Attorney: Brad Glazier
Firm: Bos & Glazier, Trial Attorneys
Site: bosglazier.com
Location: Grand Rapids, MI
Practice Areas: Employment Law, Personal Injury
Says Glazier of his decision to migrate his website over to the LawLytics system, “I saw some of the websites LawLytics had developed, I liked the business model, and I liked the ease by which I could make changes to the website without going back to the web developer each time I wanted to make a change.”
Attorney Brad Glazier in the Spotlight…
To Michigan-based employment and personal injury attorney Bradley Glazier, the practice of law and the art of public speaking are inseparable.
Before joining a competitive speech and debate team while in high school, Glazier wasn’t sure which career path to follow. But in high school, he says he had “the good fortune” of studying under a speech and debate coach and teacher who he says “sparked (his) interest in doing that type of academic work.” Once involved in the realm of public speaking, Glazier says that he found he “had a knack for it right off the bat.”
It was his performance in competitive debate and public speaking that won him a scholarship to college and, while there, he was part of a team won the National Forensics Association National Championship Tournament during each of the four years of his undergraduate studies.

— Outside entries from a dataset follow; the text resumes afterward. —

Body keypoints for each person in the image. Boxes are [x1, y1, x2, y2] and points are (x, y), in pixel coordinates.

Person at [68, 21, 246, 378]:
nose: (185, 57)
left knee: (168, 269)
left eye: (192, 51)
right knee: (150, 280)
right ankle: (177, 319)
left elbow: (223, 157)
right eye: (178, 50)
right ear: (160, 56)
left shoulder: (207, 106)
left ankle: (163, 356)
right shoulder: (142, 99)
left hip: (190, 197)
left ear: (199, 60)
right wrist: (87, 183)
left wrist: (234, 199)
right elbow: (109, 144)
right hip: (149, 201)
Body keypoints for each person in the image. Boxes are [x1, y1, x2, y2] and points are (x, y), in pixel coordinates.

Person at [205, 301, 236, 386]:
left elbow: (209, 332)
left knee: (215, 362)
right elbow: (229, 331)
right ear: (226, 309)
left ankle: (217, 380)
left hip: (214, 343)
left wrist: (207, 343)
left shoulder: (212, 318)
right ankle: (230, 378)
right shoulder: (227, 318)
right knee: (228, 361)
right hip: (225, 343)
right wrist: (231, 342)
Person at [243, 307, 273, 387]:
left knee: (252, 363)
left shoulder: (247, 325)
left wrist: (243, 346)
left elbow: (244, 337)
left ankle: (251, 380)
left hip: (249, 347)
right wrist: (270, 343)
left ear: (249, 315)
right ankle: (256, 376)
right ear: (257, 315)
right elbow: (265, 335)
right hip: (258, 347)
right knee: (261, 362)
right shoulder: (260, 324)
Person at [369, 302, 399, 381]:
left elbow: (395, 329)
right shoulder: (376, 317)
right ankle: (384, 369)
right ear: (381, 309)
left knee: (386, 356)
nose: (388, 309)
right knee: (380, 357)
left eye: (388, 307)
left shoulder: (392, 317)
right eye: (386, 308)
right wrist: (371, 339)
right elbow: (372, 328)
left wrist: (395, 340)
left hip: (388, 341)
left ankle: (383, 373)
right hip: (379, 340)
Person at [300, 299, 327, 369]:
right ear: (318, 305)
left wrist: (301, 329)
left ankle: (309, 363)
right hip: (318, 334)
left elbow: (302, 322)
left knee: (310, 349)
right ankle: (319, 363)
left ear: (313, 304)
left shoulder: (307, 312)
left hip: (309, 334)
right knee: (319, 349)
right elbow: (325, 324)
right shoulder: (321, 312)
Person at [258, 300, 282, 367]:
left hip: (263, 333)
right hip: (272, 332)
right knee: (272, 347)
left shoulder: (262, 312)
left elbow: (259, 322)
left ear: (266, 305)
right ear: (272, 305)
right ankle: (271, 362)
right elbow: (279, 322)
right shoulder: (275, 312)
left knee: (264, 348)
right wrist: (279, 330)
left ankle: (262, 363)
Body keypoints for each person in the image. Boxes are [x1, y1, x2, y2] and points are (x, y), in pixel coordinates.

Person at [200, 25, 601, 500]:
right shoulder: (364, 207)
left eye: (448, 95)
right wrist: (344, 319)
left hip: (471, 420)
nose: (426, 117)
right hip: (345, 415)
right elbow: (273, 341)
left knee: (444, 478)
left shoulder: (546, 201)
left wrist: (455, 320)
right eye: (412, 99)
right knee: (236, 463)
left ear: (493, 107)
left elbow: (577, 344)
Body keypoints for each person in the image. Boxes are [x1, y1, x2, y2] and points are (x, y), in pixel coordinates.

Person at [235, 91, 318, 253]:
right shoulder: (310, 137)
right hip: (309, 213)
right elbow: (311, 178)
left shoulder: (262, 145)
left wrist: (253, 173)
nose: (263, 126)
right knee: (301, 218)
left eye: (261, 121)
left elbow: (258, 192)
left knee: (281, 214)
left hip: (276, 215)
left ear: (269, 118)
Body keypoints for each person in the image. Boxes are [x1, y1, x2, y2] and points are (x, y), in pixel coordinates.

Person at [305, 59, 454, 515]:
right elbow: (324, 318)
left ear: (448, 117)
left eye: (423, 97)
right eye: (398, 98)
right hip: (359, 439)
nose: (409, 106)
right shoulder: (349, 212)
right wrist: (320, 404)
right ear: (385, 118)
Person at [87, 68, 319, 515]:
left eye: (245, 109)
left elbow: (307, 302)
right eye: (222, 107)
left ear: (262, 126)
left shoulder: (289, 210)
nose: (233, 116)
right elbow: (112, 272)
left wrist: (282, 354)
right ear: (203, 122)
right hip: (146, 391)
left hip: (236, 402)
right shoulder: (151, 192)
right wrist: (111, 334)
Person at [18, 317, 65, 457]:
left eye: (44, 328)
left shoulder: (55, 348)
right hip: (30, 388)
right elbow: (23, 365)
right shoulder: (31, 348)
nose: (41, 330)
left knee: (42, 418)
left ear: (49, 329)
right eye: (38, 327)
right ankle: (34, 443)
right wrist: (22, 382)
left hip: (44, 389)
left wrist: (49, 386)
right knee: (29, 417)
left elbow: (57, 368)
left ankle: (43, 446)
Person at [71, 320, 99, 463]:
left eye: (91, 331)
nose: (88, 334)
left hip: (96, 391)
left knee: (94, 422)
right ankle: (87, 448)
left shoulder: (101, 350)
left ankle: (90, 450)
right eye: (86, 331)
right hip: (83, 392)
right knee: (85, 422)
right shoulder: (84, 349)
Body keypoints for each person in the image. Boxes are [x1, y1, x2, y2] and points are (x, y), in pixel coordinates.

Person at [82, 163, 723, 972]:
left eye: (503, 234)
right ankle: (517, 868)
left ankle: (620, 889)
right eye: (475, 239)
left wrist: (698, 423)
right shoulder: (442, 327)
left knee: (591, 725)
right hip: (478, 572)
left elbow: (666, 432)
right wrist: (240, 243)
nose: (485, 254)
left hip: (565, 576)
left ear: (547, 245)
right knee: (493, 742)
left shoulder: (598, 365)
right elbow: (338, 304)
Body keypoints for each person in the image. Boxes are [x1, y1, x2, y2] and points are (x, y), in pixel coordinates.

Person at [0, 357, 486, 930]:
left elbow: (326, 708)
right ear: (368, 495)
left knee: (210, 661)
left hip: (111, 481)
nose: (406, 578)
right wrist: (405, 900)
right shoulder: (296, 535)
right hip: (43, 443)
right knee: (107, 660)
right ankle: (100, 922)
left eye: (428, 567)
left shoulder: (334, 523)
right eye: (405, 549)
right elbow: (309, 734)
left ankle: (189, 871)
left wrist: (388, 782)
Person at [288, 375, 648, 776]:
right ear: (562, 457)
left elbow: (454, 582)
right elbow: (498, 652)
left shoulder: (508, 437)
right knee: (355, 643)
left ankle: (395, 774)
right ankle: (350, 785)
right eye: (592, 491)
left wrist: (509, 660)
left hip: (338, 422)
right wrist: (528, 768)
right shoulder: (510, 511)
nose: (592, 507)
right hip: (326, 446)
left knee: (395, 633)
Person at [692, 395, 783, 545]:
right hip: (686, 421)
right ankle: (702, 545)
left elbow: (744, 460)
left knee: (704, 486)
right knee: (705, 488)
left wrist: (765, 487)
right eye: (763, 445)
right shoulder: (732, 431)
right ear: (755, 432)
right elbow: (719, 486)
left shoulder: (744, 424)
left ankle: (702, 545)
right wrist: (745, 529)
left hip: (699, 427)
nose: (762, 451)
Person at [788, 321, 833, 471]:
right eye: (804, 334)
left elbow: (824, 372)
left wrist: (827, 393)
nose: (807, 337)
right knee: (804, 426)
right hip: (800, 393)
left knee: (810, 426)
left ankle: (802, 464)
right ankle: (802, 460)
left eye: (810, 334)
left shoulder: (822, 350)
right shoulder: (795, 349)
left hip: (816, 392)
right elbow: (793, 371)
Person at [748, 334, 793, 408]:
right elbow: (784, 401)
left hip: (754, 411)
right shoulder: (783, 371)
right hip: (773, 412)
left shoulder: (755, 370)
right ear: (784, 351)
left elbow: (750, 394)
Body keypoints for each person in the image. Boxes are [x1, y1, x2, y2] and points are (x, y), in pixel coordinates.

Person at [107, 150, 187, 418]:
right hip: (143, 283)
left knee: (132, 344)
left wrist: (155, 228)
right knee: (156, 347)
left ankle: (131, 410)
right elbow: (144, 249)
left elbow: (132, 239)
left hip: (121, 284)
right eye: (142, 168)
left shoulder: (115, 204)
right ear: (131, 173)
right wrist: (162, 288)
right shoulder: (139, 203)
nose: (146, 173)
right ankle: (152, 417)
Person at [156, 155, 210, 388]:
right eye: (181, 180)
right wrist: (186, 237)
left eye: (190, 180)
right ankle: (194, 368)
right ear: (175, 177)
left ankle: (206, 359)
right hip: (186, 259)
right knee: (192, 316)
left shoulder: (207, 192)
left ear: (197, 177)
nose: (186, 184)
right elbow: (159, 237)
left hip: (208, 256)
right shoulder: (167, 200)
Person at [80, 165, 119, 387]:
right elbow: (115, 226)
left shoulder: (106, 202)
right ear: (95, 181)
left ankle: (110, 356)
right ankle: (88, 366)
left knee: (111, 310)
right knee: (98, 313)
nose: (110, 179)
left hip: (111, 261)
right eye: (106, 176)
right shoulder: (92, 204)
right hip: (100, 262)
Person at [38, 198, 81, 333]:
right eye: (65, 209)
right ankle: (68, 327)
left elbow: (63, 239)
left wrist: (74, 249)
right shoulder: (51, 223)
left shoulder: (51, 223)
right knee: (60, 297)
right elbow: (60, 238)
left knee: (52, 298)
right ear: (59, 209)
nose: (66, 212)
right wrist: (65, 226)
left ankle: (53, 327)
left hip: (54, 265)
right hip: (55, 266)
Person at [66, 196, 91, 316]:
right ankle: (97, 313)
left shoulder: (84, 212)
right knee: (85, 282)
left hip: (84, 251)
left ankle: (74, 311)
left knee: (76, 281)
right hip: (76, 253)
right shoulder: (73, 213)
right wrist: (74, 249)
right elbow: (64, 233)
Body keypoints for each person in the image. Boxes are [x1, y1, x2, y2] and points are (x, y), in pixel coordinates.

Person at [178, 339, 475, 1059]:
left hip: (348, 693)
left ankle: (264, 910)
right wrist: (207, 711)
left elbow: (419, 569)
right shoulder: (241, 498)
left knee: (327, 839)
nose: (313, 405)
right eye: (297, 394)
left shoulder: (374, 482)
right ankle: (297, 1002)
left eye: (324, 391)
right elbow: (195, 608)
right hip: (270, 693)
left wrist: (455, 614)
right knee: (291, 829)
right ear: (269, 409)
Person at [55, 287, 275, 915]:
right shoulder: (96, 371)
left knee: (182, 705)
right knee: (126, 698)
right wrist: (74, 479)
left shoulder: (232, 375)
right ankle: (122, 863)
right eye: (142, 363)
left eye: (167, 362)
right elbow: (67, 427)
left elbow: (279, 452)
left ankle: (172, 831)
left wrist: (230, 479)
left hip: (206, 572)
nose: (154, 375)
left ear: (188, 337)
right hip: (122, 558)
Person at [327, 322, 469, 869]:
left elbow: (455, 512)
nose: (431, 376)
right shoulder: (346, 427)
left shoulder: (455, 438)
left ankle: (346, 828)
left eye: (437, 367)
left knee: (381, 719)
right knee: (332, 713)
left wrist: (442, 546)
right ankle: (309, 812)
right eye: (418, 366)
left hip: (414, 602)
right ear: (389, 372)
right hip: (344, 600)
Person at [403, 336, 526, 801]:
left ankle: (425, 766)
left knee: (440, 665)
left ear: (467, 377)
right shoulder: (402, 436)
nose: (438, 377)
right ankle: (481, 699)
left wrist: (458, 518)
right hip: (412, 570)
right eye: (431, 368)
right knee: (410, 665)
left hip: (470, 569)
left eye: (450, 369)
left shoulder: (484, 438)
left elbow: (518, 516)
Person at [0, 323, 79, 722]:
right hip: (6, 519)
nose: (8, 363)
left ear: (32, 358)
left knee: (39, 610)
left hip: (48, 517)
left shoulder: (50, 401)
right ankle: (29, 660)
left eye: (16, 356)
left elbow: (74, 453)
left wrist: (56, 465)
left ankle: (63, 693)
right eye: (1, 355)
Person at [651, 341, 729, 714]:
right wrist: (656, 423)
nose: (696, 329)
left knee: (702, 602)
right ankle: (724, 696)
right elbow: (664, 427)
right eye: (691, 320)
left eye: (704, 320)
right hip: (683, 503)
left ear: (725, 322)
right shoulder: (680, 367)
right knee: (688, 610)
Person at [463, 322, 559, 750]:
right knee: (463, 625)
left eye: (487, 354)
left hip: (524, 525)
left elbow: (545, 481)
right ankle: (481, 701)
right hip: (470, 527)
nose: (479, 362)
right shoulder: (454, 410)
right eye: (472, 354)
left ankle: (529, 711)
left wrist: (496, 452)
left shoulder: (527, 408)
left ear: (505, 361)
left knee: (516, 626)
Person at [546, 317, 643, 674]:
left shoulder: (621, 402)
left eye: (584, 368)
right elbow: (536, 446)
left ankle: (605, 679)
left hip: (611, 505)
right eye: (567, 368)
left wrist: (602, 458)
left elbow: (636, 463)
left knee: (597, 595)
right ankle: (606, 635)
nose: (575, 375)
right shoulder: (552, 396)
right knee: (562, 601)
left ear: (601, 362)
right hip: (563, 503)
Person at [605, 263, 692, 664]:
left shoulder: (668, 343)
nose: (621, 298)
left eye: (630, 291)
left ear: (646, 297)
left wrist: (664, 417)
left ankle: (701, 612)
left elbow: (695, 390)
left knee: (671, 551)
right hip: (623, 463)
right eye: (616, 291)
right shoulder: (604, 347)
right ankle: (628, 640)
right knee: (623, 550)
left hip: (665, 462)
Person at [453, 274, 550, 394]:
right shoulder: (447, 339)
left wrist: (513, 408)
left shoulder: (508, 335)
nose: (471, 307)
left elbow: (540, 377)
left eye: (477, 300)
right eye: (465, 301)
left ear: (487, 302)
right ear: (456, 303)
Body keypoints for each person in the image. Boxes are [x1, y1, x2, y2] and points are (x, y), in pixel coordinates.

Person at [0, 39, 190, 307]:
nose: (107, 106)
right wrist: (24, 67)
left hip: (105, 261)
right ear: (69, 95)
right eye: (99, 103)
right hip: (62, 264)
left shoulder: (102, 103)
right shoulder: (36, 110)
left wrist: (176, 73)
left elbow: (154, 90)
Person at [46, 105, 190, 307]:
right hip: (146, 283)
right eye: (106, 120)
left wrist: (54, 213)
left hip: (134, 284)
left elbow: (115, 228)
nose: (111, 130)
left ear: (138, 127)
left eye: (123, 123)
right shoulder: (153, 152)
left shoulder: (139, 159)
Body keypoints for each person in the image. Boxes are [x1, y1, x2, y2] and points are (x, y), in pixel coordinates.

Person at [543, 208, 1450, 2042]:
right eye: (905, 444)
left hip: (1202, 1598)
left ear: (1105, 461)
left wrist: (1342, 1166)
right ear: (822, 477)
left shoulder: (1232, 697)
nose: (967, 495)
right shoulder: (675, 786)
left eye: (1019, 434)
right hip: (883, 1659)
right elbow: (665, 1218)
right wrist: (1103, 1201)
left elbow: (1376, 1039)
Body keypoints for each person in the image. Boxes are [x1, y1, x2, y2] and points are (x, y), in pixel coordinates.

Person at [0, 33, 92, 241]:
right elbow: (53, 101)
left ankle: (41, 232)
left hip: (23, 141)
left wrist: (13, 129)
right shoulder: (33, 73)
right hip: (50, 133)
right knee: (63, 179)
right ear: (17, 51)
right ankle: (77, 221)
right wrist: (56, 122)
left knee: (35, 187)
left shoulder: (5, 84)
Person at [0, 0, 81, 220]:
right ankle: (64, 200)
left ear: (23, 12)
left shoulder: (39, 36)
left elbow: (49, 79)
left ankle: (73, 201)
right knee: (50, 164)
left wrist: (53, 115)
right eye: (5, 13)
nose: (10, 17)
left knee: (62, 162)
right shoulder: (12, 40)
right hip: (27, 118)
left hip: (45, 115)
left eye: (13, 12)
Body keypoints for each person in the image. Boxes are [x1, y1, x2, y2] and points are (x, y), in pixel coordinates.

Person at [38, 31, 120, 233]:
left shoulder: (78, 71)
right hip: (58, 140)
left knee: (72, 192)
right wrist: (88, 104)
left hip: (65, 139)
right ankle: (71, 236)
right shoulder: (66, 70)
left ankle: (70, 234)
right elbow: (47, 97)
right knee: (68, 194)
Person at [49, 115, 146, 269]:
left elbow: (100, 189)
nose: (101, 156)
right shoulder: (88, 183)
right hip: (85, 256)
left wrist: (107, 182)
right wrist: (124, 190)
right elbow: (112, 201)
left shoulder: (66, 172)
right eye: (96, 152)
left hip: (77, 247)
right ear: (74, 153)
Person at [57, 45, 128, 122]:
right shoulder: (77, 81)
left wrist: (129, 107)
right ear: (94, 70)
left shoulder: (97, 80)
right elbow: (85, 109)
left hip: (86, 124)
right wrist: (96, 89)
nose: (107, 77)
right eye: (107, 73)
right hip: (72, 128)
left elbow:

Discovering a Love for the Law
“There’s a connection between public speaking and being a trial lawyer,” says Glazier, and it’s that connection which led him down a path toward his calling as an attorney.
While in law school, Glazier served as a clerk for a Toledo-based firm that specialized in plaintiff-side personal injury cases, plaintiff-side workmen’s compensation cases, and also represented unions in employment disputes. While working on the union-side of an employment case during that clerkship, Glazier found himself pitted against a Grand Rapids law firm that was representing the company involved on the defense side of that case.
Glazier says that his interactions with that firm over the course of the case led to an interview and, upon graduating from law school, his first job offer to work as an attorney on the management side of employment litigation cases.
At that time, Michigan was just starting to see a flood of cases regarding exceptions to the state’s at-will employment law following a decision by the state supreme court which determined that company policies requiring a good reason for termination could be interpreted as a contract which superseded a company’s right to fire an employee with or without cause under that particular law.
Glazier kept busy on the defense/management side of those cases for about six years before realizing that he preferred working on the plaintiff side. He then moved over to another firm that allowed him to work on the other side of the table, where he remained for another six years before starting his private practice with attorney Carole Bos in February of 1995. He has been running that practice now for more than two of the three decades he’s spent practicing law.
The Difference Is Persuasion
In his tenure at Bos & Glazier, Glazier has been recognized as both a “Michigan Super Lawyer” since 2006, and as one of the “Best Lawyers in America” in the specialty category of labor and employment law since 2007. He was also selected to become a member of the American Board of Trial Advocates and, in 2017, he was inducted into the American College of Trial Lawyers.
Glazier says that it’s his focus and continued studies in rhetoric and persuasion that give his practice a competitive advantage. “I would say that I am a student of the law and a student of how to persuade judges and juries,” Glazier says. “I think I spend more time than other lawyers do trying to hone my skills of persuasion.”
When asked how he divides his focus between the overlapping areas of study, Glazier says that it’s not possible to divide the two because they are simply “too intertwined.”
LawLytics: A Website System That Is Affordable and Easy to Use
When Glazier found LawLytics just over two years ago, he was going through a third-party developer and web host to manage his law firm’s web presence. Though he says he never quite felt like he was being “held hostage” by that developer, he says that the process by which he was able to make changes to his site was simply too complicated and meant delays in those changes based on that developer’s willingness and availability to implement them.
Says Glazier of his decision to migrate his website over to the LawLytics system, “I saw some of the websites LawLytics had developed, I liked the business model, and I liked the ease by which I could make changes to the website without going back to the web developer each time I wanted to make a change.” It was then that he opted to switch over to the LawLytics system, where he has remained ever since.
In addition to the price point and ease of use of their system, Glazier says he also appreciated the fact that LawLytics’ only provides website services to legal professionals. “The company’s sole focus on the niche of doing web development and hosting for law firms was very attractive to me, as opposed to most web developers who try to be all things to all people,” he says.